Just take a look at the sorts of things we’ve included. This book
Travels back 10,000 years to share highlights of the role honey has played in cultures, religions, literature, and folklore
Explains why and how bees make honey and how it’s harvested by honey gatherers and beekeepers
Provides a listing of 50 different honey varietals from around the world, along with their botanical sources, regions produced, color, aroma, flavor, terroir, suggested food pairings, and interesting notes
Describes honey’s role as a natural source of good health, providing nutritional facts and sharing information about honey’s use in apitherapy as a healing agent
Includes recipes for honey-inspired remedies in the form of soaps, lotions, salves, exfoliates, elixirs, and beauty baths
Helps you shop for honey by understanding the best places to buy, how to read and understand honey labels, and how to avoid honeys that may not be all that they claim
Teaches you how to become a “honey sommelier” by understanding the skills for properly tasting, evaluating, and describing a honey’s sensory characteristics by using a subtle honey-centric vocabulary
Introduces the role “terroir” plays in determining the unique characteristics and flavors of honeys
Recognizes potential and avoidable defects in honey that are often the result of a beekeeper’s poor management practices
Includes more than 50 delicious and tested recipes using honey in baking, cooking, cocktails and mocktails, and brewing honey wine (mead)
Celebrates honey with some fun ideas for hosting a honey tasting party
We also include some back-of-book materials, including helpful honey-related resources: websites, honey suppliers, where to buy rare and hard-to-find honeys, schools that certify professional honey sensory experts, and a list of great honey festivals worth attending. We’ve created a glossary of honey terms that you can use as a handy quick reference and some useful templates for tasting notes and other honey-related logs.
Note: You may have noticed that two authors are listed on the cover. And yet in all of the pages that follow this introduction, the text is written in first person. A lot of what we’ve written is anecdotal, opinionated, and based on lots of personal experience. So writing in a singular voice is much easier and less cumbersome than attributing each individually to Marina or Howland. And after all, we totally agree with each other on everything. Mostly.
Foolish Assumptions
We assume there must be something about you that’s eager to know more about nature’s most glorious food: honey.

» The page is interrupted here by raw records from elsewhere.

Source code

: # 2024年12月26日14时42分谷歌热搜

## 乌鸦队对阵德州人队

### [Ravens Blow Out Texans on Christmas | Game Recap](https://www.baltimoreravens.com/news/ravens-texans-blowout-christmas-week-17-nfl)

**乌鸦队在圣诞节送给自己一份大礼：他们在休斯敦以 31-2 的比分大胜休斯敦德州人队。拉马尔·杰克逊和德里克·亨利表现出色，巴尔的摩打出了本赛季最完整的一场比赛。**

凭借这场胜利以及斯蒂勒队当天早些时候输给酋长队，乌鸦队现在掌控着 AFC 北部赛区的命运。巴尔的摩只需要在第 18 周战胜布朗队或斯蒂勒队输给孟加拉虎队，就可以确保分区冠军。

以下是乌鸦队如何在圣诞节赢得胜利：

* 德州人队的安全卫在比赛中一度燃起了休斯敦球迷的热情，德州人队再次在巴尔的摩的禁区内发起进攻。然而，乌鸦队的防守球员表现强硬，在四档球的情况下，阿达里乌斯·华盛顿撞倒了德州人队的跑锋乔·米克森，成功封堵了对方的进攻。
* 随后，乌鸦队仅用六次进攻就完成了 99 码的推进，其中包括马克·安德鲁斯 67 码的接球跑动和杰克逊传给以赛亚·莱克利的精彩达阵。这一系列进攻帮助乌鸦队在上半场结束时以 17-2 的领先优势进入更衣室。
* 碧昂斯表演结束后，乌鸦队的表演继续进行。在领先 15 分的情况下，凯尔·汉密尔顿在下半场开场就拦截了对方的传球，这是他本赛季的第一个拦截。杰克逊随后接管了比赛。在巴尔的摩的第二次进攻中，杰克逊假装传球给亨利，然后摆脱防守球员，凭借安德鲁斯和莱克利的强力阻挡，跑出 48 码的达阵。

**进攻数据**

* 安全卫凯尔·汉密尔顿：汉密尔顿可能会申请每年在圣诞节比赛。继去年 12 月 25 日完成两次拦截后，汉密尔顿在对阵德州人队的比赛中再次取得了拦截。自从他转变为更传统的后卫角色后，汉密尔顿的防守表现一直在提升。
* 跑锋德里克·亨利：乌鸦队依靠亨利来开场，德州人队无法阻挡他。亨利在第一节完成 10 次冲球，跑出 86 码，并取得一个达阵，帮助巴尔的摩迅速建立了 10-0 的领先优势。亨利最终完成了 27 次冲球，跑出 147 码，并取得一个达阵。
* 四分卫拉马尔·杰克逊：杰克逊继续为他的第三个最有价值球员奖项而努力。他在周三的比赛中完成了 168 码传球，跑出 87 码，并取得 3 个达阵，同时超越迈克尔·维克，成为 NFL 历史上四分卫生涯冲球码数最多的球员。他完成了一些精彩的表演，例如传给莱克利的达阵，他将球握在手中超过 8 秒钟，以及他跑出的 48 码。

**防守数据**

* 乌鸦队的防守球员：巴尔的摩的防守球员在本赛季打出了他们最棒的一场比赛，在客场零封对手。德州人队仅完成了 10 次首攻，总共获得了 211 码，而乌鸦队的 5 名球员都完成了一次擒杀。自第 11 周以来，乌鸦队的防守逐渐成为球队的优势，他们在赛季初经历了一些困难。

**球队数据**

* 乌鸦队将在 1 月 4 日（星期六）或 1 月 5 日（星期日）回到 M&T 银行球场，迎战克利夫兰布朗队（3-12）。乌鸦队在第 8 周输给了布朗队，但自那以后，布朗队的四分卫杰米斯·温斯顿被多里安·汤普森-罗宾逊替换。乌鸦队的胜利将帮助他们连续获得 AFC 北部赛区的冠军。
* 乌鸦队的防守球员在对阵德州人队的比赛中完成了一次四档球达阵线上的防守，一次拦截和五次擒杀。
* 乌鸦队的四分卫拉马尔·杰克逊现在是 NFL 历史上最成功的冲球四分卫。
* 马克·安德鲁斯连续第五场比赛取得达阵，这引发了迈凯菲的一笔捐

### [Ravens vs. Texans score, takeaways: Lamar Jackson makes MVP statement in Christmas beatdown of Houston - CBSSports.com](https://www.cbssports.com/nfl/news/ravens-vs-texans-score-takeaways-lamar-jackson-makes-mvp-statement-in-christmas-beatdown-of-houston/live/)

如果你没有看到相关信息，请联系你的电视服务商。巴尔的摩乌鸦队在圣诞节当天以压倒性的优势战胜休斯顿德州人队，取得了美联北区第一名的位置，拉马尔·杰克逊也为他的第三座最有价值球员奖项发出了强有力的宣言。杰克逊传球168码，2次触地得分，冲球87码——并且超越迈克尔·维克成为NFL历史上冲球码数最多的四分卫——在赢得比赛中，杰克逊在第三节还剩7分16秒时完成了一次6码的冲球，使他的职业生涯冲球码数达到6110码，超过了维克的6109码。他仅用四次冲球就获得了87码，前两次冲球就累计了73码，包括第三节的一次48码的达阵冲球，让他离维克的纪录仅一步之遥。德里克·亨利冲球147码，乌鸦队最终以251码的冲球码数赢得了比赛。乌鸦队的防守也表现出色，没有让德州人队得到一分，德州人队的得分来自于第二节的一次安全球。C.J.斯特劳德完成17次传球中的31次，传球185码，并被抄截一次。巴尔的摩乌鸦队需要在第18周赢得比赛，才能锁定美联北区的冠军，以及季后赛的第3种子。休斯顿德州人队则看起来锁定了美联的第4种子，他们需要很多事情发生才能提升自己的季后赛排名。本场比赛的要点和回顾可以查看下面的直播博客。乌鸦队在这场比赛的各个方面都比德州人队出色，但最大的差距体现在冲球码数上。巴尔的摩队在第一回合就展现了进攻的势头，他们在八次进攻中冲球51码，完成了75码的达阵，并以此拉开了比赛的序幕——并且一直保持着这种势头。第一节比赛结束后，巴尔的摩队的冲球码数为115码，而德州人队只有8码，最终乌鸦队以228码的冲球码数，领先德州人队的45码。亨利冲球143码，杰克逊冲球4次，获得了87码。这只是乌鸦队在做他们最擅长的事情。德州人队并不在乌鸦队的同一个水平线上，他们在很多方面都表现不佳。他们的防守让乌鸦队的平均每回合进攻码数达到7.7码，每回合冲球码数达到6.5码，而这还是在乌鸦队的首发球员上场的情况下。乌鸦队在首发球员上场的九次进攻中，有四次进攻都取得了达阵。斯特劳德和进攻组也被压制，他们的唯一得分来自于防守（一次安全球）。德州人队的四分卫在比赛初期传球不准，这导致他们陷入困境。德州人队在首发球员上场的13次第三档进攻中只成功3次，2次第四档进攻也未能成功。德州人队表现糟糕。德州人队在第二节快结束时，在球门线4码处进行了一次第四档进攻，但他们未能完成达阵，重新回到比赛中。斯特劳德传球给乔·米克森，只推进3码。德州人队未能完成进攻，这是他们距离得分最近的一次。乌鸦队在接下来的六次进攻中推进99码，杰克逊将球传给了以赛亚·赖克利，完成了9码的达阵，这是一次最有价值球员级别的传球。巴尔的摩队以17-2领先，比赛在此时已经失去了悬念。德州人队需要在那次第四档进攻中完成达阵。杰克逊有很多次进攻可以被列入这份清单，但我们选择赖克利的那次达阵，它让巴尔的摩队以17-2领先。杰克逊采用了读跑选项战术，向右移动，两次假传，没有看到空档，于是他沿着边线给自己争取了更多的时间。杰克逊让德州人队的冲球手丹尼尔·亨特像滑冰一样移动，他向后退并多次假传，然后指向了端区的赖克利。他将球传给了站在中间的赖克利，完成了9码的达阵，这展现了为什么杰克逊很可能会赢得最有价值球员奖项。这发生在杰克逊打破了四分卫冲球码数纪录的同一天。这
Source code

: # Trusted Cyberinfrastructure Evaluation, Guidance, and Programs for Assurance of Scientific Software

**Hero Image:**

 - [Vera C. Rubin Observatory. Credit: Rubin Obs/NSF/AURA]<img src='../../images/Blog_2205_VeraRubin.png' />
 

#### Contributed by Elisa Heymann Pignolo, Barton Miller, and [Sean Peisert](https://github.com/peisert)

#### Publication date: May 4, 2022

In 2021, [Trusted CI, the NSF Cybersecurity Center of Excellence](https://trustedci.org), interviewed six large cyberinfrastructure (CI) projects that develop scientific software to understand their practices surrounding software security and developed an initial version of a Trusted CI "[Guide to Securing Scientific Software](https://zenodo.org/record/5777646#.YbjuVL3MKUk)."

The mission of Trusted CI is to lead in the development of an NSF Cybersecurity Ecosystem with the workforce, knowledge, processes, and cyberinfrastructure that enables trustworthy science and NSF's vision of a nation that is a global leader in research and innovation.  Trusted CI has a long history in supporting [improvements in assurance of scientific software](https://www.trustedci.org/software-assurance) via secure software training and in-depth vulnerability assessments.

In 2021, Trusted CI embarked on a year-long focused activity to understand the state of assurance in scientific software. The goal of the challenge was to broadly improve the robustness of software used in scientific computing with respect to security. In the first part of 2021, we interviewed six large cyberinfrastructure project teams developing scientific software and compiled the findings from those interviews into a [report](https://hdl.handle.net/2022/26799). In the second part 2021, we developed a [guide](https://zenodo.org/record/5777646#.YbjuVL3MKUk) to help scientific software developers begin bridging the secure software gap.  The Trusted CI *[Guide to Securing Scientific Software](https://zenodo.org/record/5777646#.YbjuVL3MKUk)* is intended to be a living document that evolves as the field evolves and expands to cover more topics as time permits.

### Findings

Whether you’re already quite knowledgeable about honey, or have just occasionally had honey on a slice of toast, we guarantee you will discover all sorts of new information. And it’s likely all readers will be inspired to try out more of the many hundreds of varietals of honey available to consumers. After all, honey is much more than clover and orange blossom.
For beekeepers, this book has lots of betcha-didn’t-know information about the treasured liquid gold that your bees produce. You will appreciate more than ever just how amazing and wonderful honey is. You will learn how to produce a better product and market it more effectively, through better beekeeping practices and effectively educating your customers about honey.
For consumers, chefs, cooks and foodies, this book will help you make informed choices about selecting and purchasing honey. You will understand the differences between a great honey and the ones to avoid. You will find out which honey varieties pair best with which foods. The book includes over 45 honey-inspired recipes for baking, cooking, and blending or brewing beverages with honey.
And for those with a yearning to become a honey sensory expert (honey sommelier), this book shows you the exact methods and detailed instructions for how to taste and evaluate honeys like a certified honey sensory professional.